Her yıl milyonlarca turisti ağırlayan Antalya, doğal ve tarihi güzelliklerinin yanı sıra tematik mimariyle lüksü bir araya getiren 5 yıldızlı otelleriyle de öne çıkıyor.
Ağırladığı misafir sayısı, yatak kapasitesi ve lüks tesisleriyle “Türk turizminin amiral gemisi” ve “turizmin başkenti” olarak anılan Antalya’da, 1930’larda sadece Trak Otel adında bir konaklama tesisi yer alıyordu.
Kentte, Teras Otel adlı turistik amaçlı ilk konaklama tesisinin 1950’li yıllarda faaliyete geçmesiyle başlayan turizm hikayesi, 1973’teki Antalya Master Planı ve Turizm Nazım İmar Planı ile organize hale getirildi. 1980’li yıllarda turizm alanında atılım yaparak büyük kitleleri ağırlamaya başlayan kentte, 1989’da başta yeme içme olmak üzere birçok hizmetin tek bir paketle müşterilere sunulduğu “her şey dahil” sistemi hayata geçirildi.
Kente gemi, uçak, şato görünümünde tesisler kazandırıldı
Hem hizmet hem de tesis kalitesinin hızla artmaya devam ettiği 1990’lı yıllarda ise Antalya, tatilcileri tematik mimarili otelleriyle de ağırlamaya başladı.
Farklılık oluşturma yarışına giren turizm yatırımcıları; İstanbul, Moskova, Amsterdam ve Venedik gibi tarihi şehirlerin simge yapıları ve meydanlarının yanı sıra saray, gemi, uçak, kuş kanadı gibi ilginç mimarideki otellere imza attı.
Topkapı Sarayı’nın mimari özelliklerinin yeni bir yorumla yansıtıldığı Topkapı Palace Otel, 1999’da hizmete girdi. Yatırımların artmasıyla birbirinden farklı konseptteki tesislerin sayısı çoğaldı.
Özellikle ultra lüks otellerin bulunduğu Alanya, Belek, Kundu ve Kemer’deki işletmeler konforlu ve kaliteli hizmetin yanı sıra mimarileriyle de ilgi çekiyor.
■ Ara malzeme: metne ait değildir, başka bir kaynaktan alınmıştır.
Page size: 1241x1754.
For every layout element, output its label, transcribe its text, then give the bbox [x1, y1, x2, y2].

Kent merkezindeki Kundu bölgesinde yer alan Topkapı ve Kremlin Palace otelleri isimlerini aldıkları sarayların mimari özelliklerini taşırken Titanic Mardan Palace ise Kız Kulesi gibi mimari unsurların oluşturduğu İstanbul siluetiyle tatilini Antalya’da geçirenlere İstanbul manzarası sunuluyor.
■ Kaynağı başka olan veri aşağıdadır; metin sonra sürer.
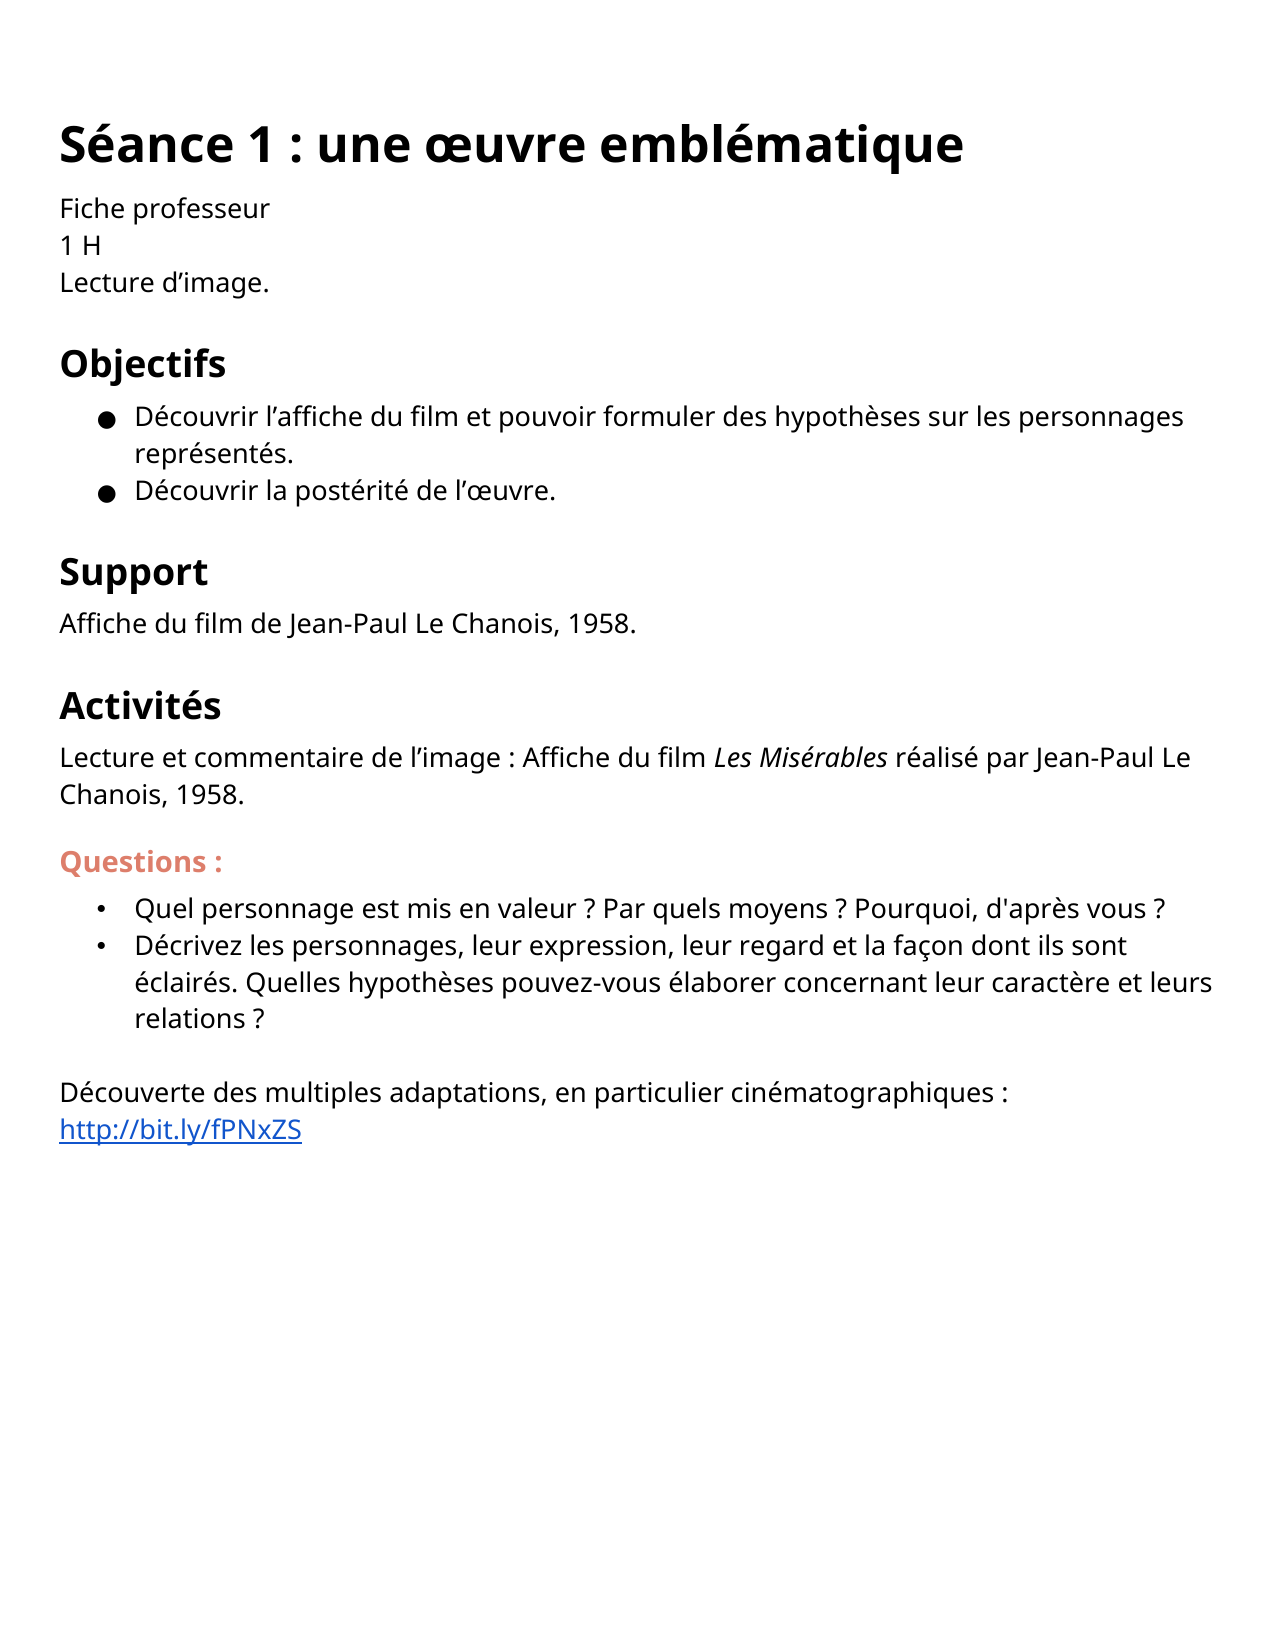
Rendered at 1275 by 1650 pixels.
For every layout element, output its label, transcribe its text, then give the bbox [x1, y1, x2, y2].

subtitle Objectifs [59, 338, 1216, 389]
subtitle Séance 1 : une œuvre emblématique [59, 109, 1216, 177]
subtitle Support [59, 545, 1216, 596]
subtitle Questions : [59, 841, 1216, 881]
text Lecture et commentaire de l’image : Affiche du film Les Misérables réalisé par Jean-Paul Le Chanois, 1958. [59, 738, 1216, 812]
text Découverte des multiples adaptations, en particulier cinématographiques : http://bit.ly/fPNxZS [59, 1074, 1216, 1147]
list Décrivez les personnages, leur expression, leur regard et la façon dont ils sont éclairés. Quelles hypothèses pouvez-vous élaborer concernant leur caractère et leurs relations ? [97, 926, 1216, 1037]
list Découvrir l’affiche du film et pouvoir formuler des hypothèses sur les personnages représentés. [97, 397, 1216, 471]
list Quel personnage est mis en valeur ? Par quels moyens ? Pourquoi, d'après vous ? [97, 889, 1216, 926]
text Affiche du film de Jean-Paul Le Chanois, 1958. [59, 605, 1216, 642]
text 1 H [59, 227, 1216, 263]
text Lecture d’image. [59, 263, 1216, 300]
text Fiche professeur [59, 190, 1216, 227]
list Découvrir la postérité de l’œuvre. [97, 471, 1216, 508]
subtitle Activités [59, 679, 1216, 730]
Lara bölgesinde yer alan Titanic Otel ise adını aldığı gemiye atıfta bulunan mimari özellikleri, Concorde Otel ise uçağa benzeyen ana binasıyla dikkati çekiyor.
Belek bölgesinde hizmet veren Calista Otel ise yuvarlak formlara sahip camlı binalarıyla adeta “uzay üssü”nü andırırken Kemer’de yer alan Transatlantik Otel ise gemi şeklindeki mimari altında misafirlerini ağırlıyor.
Tematik tesisler, turizme değer kattı
Profesyonel Otel Yöneticileri Derneği Başkanı Ülkay Atmaca, AA muhabirine, tematik tesislerin özellikle 1990’ların sonu, 2000’lerin başı gibi ön plana çıktığını söyledi.
Turizmin her geçen gün daha da geliştiği kentte, tesislerin farklı bir konseptle misafirlerinin karşısına çıktığını anlatan Atmaca, “Birbirinden farklı konulu tesisler insanlarda merakı uyandırıyor, ilgisini çekiyor. İnsanlar deneyimleyerek yaşamak istiyor. Bu açıdan farklı konseptteki tesisler kentin turizmine, tanıtımına önemli ölçüde değer katıyor.” diye konuştu.
Antalya’nın her açıdan “turizmin başkenti” olduğunu kanıtladığını vurgulayan Atmaca, kentin misafirlerine zengin bir ürün çeşitliliği sunduğunu ve dünyanın her yerinden, her kitleden turist çekebildiğini kaydetti.
Atmaca, kentte her sezon öncesi yeni yatırımların yapıldığını ve bunlar içinde dış görünüşüyle dikkati çeken tesislerin de bulunduğunu sözlerine ekledi.